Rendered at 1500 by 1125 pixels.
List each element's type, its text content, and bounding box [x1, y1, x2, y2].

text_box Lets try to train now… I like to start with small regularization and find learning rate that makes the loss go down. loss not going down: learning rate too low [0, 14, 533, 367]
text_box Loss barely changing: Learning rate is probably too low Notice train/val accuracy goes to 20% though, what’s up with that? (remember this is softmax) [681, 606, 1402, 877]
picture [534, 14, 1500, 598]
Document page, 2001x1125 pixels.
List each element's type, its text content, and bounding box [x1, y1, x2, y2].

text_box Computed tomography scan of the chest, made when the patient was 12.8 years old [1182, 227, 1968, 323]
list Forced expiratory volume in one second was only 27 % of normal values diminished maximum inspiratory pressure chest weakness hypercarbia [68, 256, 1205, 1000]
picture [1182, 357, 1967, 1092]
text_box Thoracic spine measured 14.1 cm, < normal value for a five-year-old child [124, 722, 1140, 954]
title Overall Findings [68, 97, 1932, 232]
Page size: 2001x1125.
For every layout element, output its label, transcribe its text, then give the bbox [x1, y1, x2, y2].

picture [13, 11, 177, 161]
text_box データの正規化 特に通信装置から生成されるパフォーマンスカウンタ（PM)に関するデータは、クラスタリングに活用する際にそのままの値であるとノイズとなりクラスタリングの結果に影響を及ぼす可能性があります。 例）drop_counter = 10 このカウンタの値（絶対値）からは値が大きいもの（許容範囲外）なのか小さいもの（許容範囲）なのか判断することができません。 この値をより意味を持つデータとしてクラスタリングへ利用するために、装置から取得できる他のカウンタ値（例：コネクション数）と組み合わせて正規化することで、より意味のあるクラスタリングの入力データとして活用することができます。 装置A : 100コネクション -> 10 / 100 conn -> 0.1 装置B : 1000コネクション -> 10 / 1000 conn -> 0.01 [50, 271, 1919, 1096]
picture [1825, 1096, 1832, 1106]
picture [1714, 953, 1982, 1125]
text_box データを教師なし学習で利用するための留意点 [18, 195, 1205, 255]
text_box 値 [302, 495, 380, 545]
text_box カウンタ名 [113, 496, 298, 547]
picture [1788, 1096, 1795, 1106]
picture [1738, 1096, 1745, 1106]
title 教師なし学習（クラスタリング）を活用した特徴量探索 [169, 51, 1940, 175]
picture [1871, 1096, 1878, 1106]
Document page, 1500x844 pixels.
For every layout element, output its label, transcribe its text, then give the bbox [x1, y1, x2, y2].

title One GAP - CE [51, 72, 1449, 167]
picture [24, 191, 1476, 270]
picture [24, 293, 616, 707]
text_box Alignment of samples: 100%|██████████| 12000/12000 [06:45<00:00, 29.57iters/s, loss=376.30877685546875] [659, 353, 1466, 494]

• • • •

▸ PROMPT
The expected response is the material above given again line by line, from its first line to the line holding "Page size: 2001x1125.", inclusive.

▸ YOUR RESPONSE
Rendered at 1500 by 1125 pixels.
List each element's type, its text content, and bounding box [x1, y1, x2, y2].

text_box Lets try to train now… I like to start with small regularization and find learning rate that makes the loss go down. loss not going down: learning rate too low [0, 14, 533, 367]
text_box Loss barely changing: Learning rate is probably too low Notice train/val accuracy goes to 20% though, what’s up with that? (remember this is softmax) [681, 606, 1402, 877]
picture [534, 14, 1500, 598]
Document page, 2001x1125 pixels.
List each element's type, its text content, and bounding box [x1, y1, x2, y2].

text_box Computed tomography scan of the chest, made when the patient was 12.8 years old [1182, 227, 1968, 323]
list Forced expiratory volume in one second was only 27 % of normal values diminished maximum inspiratory pressure chest weakness hypercarbia [68, 256, 1205, 1000]
picture [1182, 357, 1967, 1092]
text_box Thoracic spine measured 14.1 cm, < normal value for a five-year-old child [124, 722, 1140, 954]
title Overall Findings [68, 97, 1932, 232]
Page size: 2001x1125.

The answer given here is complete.